AUSGEWÄHLTER AUSZUG →
========
Thomas Buergenthal ist ein Autor, der hierzulande noch keinen Namen hat, aber einen bekommen könnte, weil er ein Buch geschrieben hat, das Beachtung verdient. Im Jahr 1934 im slowakischen Lubochna geboren, hätte seine Kindheit eine behütete und glückliche werden können, wenn nicht ein Wahnsinniger die Zeitläufte bestimmt hätte. In diese Kindheit brechen nämlich die Deutschen ein. Die Familie muss nach Polen fliehen, wird dort verhaftet und in das Getto gesperrt, weil sie jüdisch ist. Als Thomas kaum zehn Jahre alt ist, hat er bereits zwei Gettos, Auschwitz, einen der berüchtigten „Todesmärsche“ im eiskalten Winter 1944/45 und Sachsenhausen überlebt.

Maskottchen der Armee
Nach seiner Befreiung aus dem Konzentrationslager erlebt das Kind als „Maskottchen“ der polnischen Armee den Kampf um Berlin mit, kommt in ein Waisenhaus und findet nach dem Zweiten Weltkrieg seine Mutter wieder. Der Autor beginnt sein „zweites Leben“ zwar in Deutschland, landet nach einer wahren Odyssee aber in den Vereinigten Staaten von Amerika.

Richter in Den Haag
Mag Thomas Buergenthal als Autor unbeschrieben sein, so gilt dies für ihn als Juristen keineswegs. Er ist als Harvard-Absolvent und Rechtsprofessor weltweit einer der angesehensten amerikanischen Wissenschaftler auf dem Gebiet der Menschenrechte und Richter am Internationalen Gerichtshof in Den Haag. Die Geschichte dieser Karriere ist wohl auch durch das besondere Schicksal begründet. Thomas Buergenthal erzählt – wie ein Richter, wie einer, der tatsächlich über den Dingen steht. Er berichtet mit großer Menschlichkeit von den Schrecken seines jungen Lebens. Aber auch von dem Glück, das ihn als Kind Mal um Mal überleben ließ, woraus man erkennt, dass der Buchtitel keineswegs ironisch gemeint ist. Der Autor ist trotz allem ein „Glückskind“. Sein Glück beginnt am 4. Dezember 1951, als er in New York ankommt. Mit diesem Tag endet die Autobiografie, die er ein halbes Jahrhundert später aufschreibt. Er brauchte den Abstand, schreibt er, „um auf eine objektivere Weise zu erzählen“, was ihm als Kind angetan worden sei. Was es bedeutet, während des Holocausts Kind gewesen zu sein. Was es heißt, als Kind Konzentrationslager zu überleben, während „die Familie praktisch ausgelöscht wurde“.
========
VORLIEGENDE EINTRÄGE →
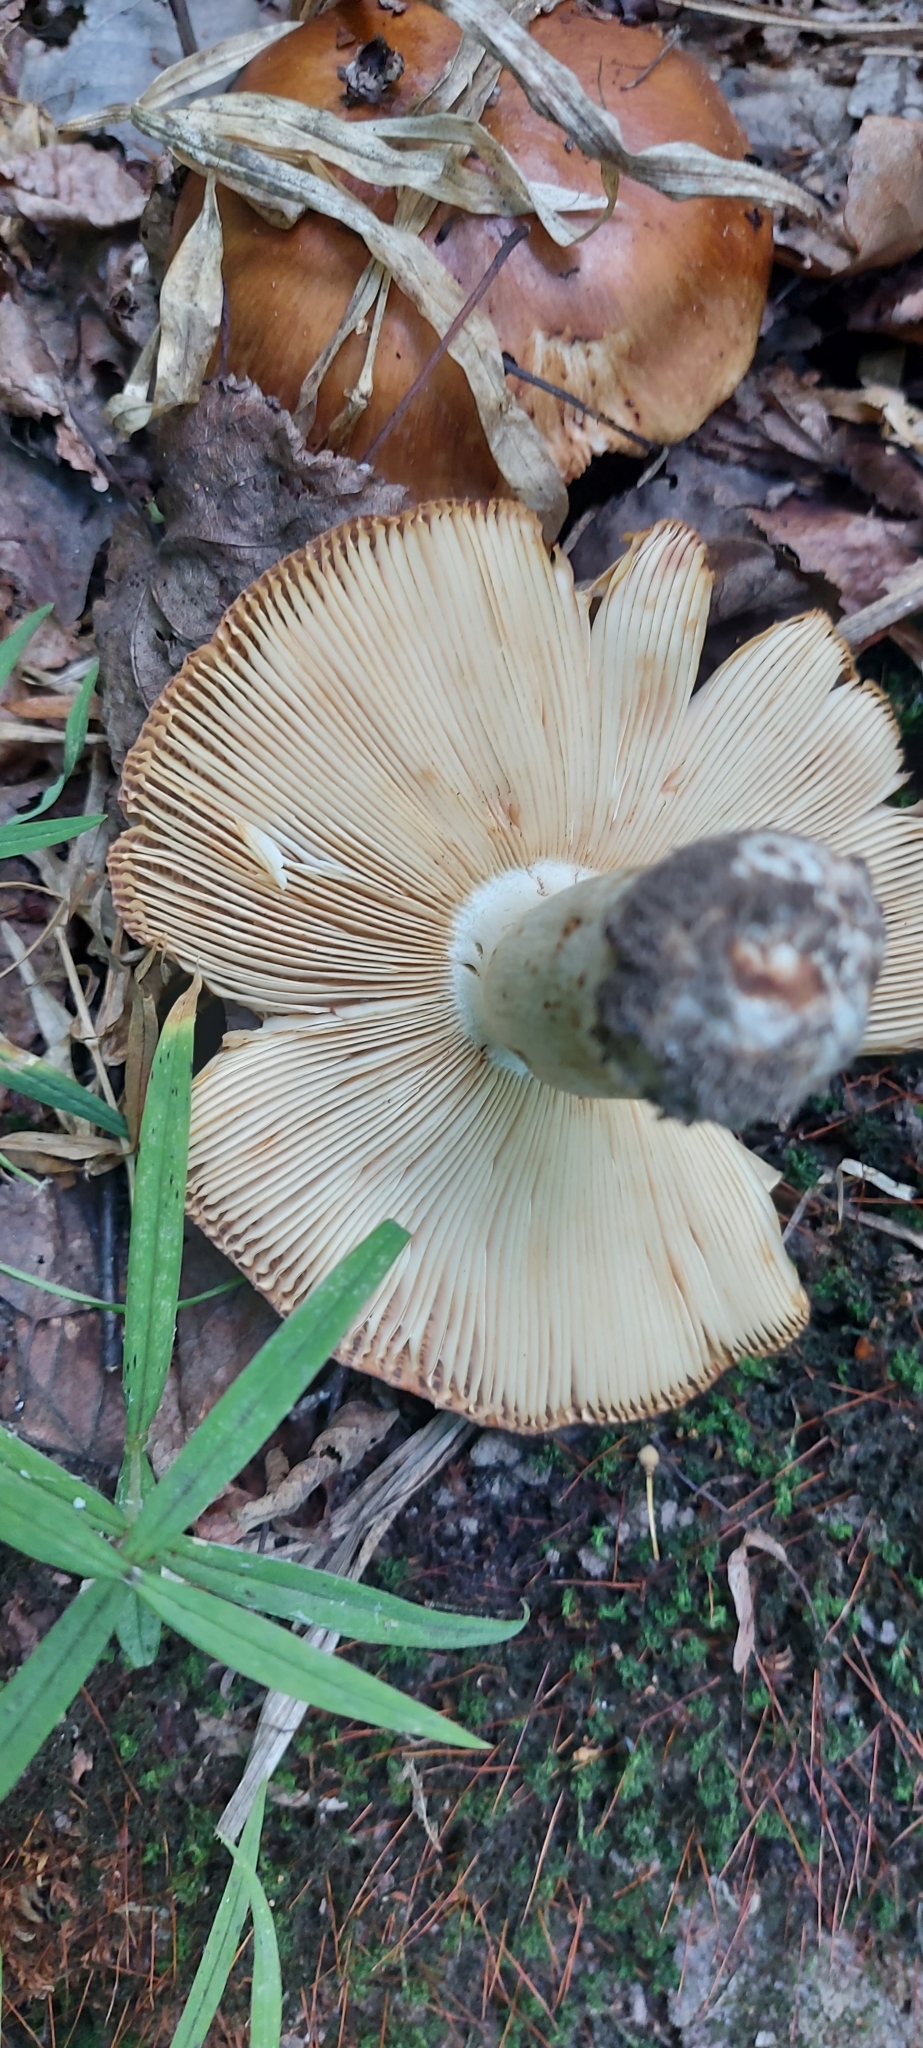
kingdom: Fungi
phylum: Basidiomycota
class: Agaricomycetes
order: Russulales
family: Russulaceae
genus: Russula
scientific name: Russula foetens
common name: Foetid russula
========
AUFGABE A →
Beantworte zum Auszug über Thomas Buergenthal folgende Fragen, jede Antwort in einer eigenen Zeile:
(i) In welchem Jahr und in welchem Ort wurde er geboren?
(ii) Als was erlebte er nach seiner Befreiung den Kampf um Berlin mit?
(iii) An welchem Tag kam er in New York an?
AUFGABE B → Setze bitte den Auszug über Thomas Buergenthal nach seinem letzten Satz fort.

ANTWORT A →
(i) 1934 im slowakischen Lubochna
(ii) Als „Maskottchen“ der polnischen Armee
(iii) Am 4. Dezember 1951

ANTWORT B →
KZ-Überlebender
Er erzählt, wie seine Eltern „Charakterstärke an den Tag legten“ und ihn mit ihrer „Tapferkeit und Integrität“ beeindruckten. Andere haben, wie man sich sagen lassen musste, zur selben Zeit ihre Pflicht getan … Diese Erlebnisse dürfen, schreibt Thomas Buergenthal, „nicht mit mir begraben werden.“ Es ist ein Glücksfall, dass seine Lebensgeschichte dokumentiert ist.
Dieses Dokument verwandelt die enorme Masse der geschundenen Körper, sechs Millionen Menschen sind geistig wohl kaum fassbar, zurück zu einer individuellen Tragödie mit Namen. Jedes Holocaust-Opfer hat eine eigene Biografie, die gewöhnlich zu einer gesichtslosen, namenlosen und seelenlosen Zahl wird. Gewöhnlich haben nur die Schurken Namen. Hier hat das Opfer ein Gesicht, einen Namen und das Bedürfnis, an jene zu erinnern, die damals ihre Humanität nicht verloren haben, die mit einem Stück Brot retten konnten. Das Buch „ist auch die Geschichte einiger Deutscher, die mitten im Gemetzel ihre Menschlichkeit nicht aufgaben“.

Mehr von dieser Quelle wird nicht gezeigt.